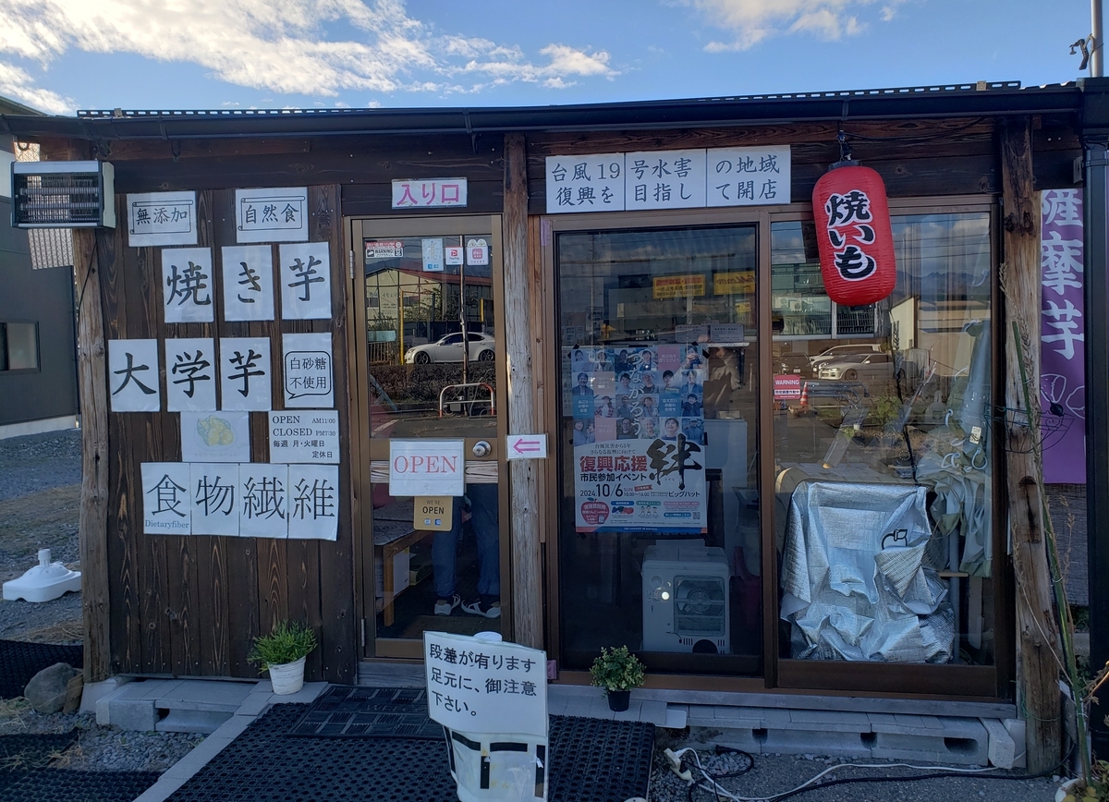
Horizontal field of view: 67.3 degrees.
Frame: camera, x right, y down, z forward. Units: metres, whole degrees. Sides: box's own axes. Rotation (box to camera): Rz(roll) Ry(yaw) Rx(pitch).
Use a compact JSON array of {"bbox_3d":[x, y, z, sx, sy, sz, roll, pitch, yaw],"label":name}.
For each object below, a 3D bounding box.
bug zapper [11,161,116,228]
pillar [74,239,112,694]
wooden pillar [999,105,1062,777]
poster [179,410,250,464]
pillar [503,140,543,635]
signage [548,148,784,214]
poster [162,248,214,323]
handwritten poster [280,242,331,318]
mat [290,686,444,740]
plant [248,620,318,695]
[{"bbox_3d":[-2.003,-0.841,3.405,0.390,0.253,0.085,-3,1,4],"label":"bug zapper"},{"bbox_3d":[-1.948,0.065,3.495,0.119,2.236,0.119,-1,2,8],"label":"pillar"},{"bbox_3d":[1.645,0.153,2.885,0.119,2.247,0.119,-2,1,8],"label":"wooden pillar"},{"bbox_3d":[-1.394,0.150,3.419,0.300,0.212,0.010,0,3,8],"label":"poster"},{"bbox_3d":[-0.120,0.041,3.216,0.108,2.105,0.108,-1,1,8],"label":"pillar"},{"bbox_3d":[0.418,-0.827,3.119,0.910,0.212,0.008,0,1,8],"label":"signage"},{"bbox_3d":[-1.501,-0.471,3.406,0.212,0.300,0.010,-1,2,8],"label":"poster"},{"bbox_3d":[-1.002,-0.481,3.353,0.212,0.301,0.005,-1,1,8],"label":"handwritten poster"},{"bbox_3d":[-0.553,1.159,3.127,0.754,0.012,0.461,-1,1,4],"label":"mat"},{"bbox_3d":[-1.080,1.021,3.317,0.288,0.295,0.263,-1,2,8],"label":"plant"}]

★ ★ ★

> TASK DIRECTIONS:
Filter the listing by the string "roll"; copy each matching line.

> ANSWER TO THIS TASK:
Frame: camera, x right, y down, z forward. Units: metres, whole degrees. Sides: box's own axes. Rotation (box to camera): Rz(roll) Ry(yaw) Rx(pitch).
Use a compact JSON array of {"bbox_3d":[x, y, z, sx, sy, sz, roll, pitch, yaw],"label":name}.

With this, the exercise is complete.